We worked with that internally for about 12 months. Later I tried to rebase on current msgpack-rust and there were enormous amounts of conflicts, some of it having to do with unsafe code, and also like, changes in rustlang itself. That was when we dropped this and migrated to serde_cbor.

Here's the guy's branch I started from, which was developed 3 years ago: https://github.com/pftbest/msgpack-rust/tree/no_std

So I think it's safe to say that people have been trying to create nice portable abstraction layers over std::io for many years now, without much success. If you succeed, it will be a great service to the community!


I think the biggest problem is that std::error::Error is not portable. Even though it has no dependencies on mutexes, or threading, or anything like that, it cannot be moved to core, or even alloc crate, due to tech debt in the standard library. And due to the way rust works, if the traits themselves are non-portable, not merely the implementations, you can't really work around that at all. The fundamental traits have to be in core to be useful at all, if the goal is to write portable code.

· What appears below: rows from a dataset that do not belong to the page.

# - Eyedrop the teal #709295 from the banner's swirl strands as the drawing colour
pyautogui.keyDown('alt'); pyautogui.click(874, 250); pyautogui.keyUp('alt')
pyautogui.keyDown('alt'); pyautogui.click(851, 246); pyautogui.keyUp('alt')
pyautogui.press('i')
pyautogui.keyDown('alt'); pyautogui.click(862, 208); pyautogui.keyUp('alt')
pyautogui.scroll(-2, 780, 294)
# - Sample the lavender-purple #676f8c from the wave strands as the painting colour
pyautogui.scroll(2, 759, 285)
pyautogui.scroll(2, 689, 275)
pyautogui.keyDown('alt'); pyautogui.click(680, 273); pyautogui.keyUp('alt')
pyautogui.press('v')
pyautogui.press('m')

Since std::io uses this everywhere, that's a big stumbling block right out of the gate.

The tokio::bytes crate is different -- bytes represent a buffer that you already have, and can touch in lots of ways without it posisbly being a system call. There are lots of "no-fail" operations there and its easy to use cleanly without errors flying out everywhere. I think that being able to deftly avoid std::io is one of the biggest advantages that prost has.

I haven't studied the serde_cbor internals enough to understand how they deal with this, because serde also depends on std::error::Error, when std feature is on... serde itself has been a big portability headache honestly. I complained about this once and dtolnay made this release: https://github.com/serde-rs/serde/releases/tag/v1.0.100

Techcable commented 2 years ago

This would be (partially) fixed by #295 😄

Only thing to note is RmpWrite/RmpRead are considered an implementation detail in that PR.

That means on #[no_std], the only supported types would be Vec<u8> for writing and &[u8] for reading.